Start of Records for this task
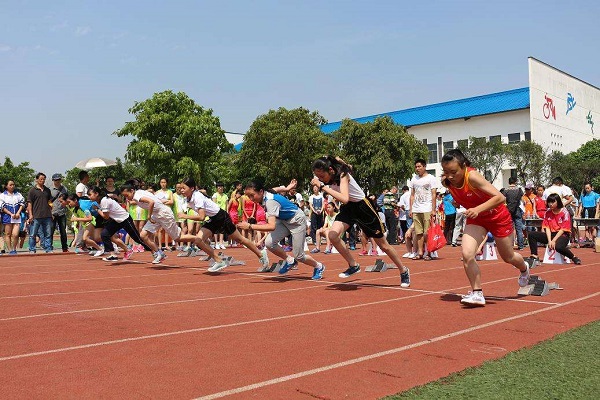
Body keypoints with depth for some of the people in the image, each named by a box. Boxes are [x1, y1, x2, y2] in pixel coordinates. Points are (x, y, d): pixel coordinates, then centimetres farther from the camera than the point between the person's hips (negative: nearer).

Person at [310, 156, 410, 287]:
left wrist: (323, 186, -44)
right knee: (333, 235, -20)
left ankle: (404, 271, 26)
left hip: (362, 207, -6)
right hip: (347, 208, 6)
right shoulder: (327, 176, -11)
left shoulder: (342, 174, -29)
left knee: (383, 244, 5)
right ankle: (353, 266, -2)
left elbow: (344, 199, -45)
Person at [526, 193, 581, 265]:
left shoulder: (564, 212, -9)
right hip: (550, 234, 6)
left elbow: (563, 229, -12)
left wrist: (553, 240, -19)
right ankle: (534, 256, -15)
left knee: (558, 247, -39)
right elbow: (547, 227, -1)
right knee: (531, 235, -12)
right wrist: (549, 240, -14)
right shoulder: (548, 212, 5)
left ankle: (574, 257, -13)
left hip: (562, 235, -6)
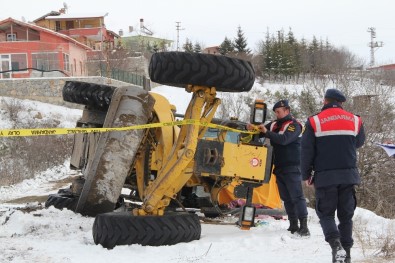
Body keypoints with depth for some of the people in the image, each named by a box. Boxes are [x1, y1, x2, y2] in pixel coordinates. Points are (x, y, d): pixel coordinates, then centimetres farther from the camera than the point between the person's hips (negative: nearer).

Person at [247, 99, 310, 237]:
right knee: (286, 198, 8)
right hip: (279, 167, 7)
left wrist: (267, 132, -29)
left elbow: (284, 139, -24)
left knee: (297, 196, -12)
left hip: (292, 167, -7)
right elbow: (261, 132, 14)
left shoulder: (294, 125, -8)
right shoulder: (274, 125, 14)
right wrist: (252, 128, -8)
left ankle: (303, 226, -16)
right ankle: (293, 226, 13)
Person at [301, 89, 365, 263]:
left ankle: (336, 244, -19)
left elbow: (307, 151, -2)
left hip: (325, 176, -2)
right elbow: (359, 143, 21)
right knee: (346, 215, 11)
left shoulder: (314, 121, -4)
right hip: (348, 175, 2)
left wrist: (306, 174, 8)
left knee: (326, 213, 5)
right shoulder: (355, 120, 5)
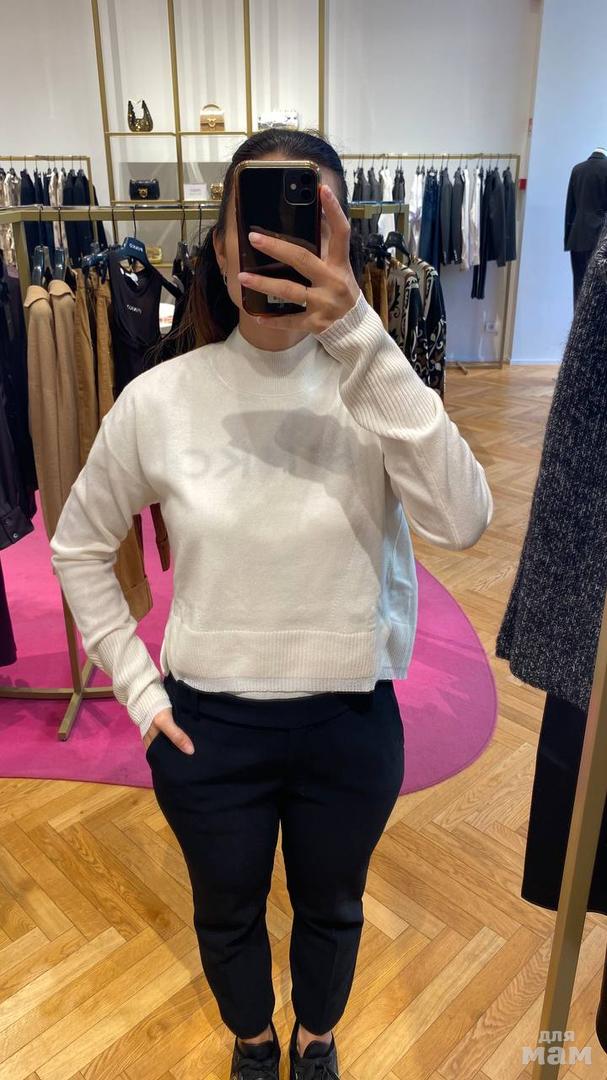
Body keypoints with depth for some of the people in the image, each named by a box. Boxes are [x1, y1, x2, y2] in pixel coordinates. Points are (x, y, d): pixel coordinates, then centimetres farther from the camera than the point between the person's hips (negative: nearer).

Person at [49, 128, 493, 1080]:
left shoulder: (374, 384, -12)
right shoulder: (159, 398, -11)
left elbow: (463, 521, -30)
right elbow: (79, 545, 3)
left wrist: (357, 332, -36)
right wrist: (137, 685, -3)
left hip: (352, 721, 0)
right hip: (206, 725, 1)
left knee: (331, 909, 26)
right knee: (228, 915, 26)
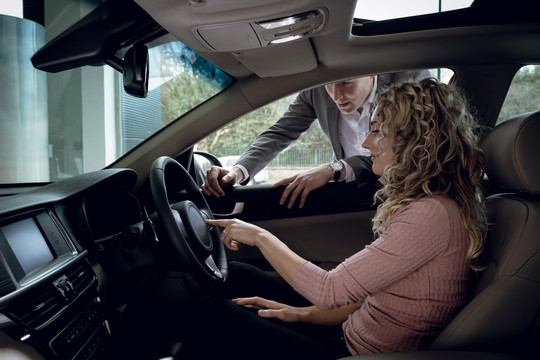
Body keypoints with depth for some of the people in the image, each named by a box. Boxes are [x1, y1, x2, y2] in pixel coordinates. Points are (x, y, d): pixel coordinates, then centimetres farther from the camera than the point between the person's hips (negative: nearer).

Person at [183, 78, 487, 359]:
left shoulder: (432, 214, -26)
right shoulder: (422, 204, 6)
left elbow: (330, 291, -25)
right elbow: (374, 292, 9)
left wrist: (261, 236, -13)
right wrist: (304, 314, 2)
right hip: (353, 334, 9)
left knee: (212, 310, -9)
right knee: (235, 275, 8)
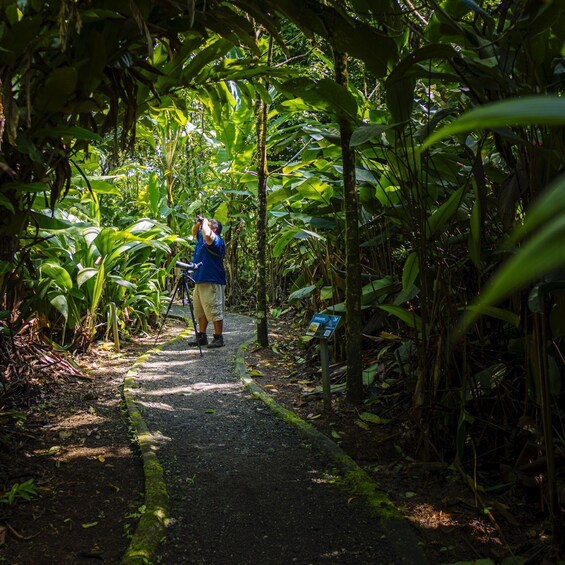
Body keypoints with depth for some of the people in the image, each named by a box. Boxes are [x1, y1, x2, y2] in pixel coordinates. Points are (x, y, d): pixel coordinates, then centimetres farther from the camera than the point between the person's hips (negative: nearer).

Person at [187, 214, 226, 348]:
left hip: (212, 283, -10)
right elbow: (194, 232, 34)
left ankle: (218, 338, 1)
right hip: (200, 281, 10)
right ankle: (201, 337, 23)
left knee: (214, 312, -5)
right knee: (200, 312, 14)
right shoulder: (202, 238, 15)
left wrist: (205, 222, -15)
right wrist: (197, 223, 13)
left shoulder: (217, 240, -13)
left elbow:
End of Records for this task
Action item: Could you copy out the items, unchanged, in the stretch from the line containing "right shoulder: (274, 125, 14)" through the line containing "right shoulder: (422, 204, 6)", with both of those lines included and the pictures left out?

Your solution:
right shoulder: (274, 125, 14)
right wrist: (252, 128, -8)
left ankle: (303, 226, -16)
right ankle: (293, 226, 13)
Person at [301, 89, 365, 263]:
left ankle: (336, 244, -19)
left elbow: (307, 151, -2)
left hip: (325, 176, -2)
right elbow: (359, 143, 21)
right knee: (346, 215, 11)
left shoulder: (314, 121, -4)
right hip: (348, 175, 2)
left wrist: (306, 174, 8)
left knee: (326, 213, 5)
right shoulder: (355, 120, 5)
Body keypoints with depth for some of the people in the image, each named by a box. Boxes are [x1, y1, x2, y2] in pixel coordinates. Points are (x, y, d): pixel coordinates, then centimetres farther from the camera than the point between the person's hips (negative: nearer).

Person at [49, 128, 493, 1080]:
left shoulder: (374, 384, -12)
right shoulder: (159, 398, -11)
left elbow: (463, 521, -30)
right elbow: (79, 545, 3)
left wrist: (357, 332, -36)
right wrist: (137, 685, -3)
left hip: (352, 721, 0)
right hip: (206, 725, 1)
left knee: (331, 909, 26)
right knee: (228, 915, 26)
Body keypoints with depth for some of the people in the image, each named by a box. Boxes are [x1, y1, x2, y2] in pixel coordinates. Points are (x, y, d): pixel coordinates, then centimetres farther from the camera than the point between the person's hips (negative: nearer).

Person at [183, 78, 487, 359]:
left shoulder: (432, 214, -26)
right shoulder: (422, 204, 6)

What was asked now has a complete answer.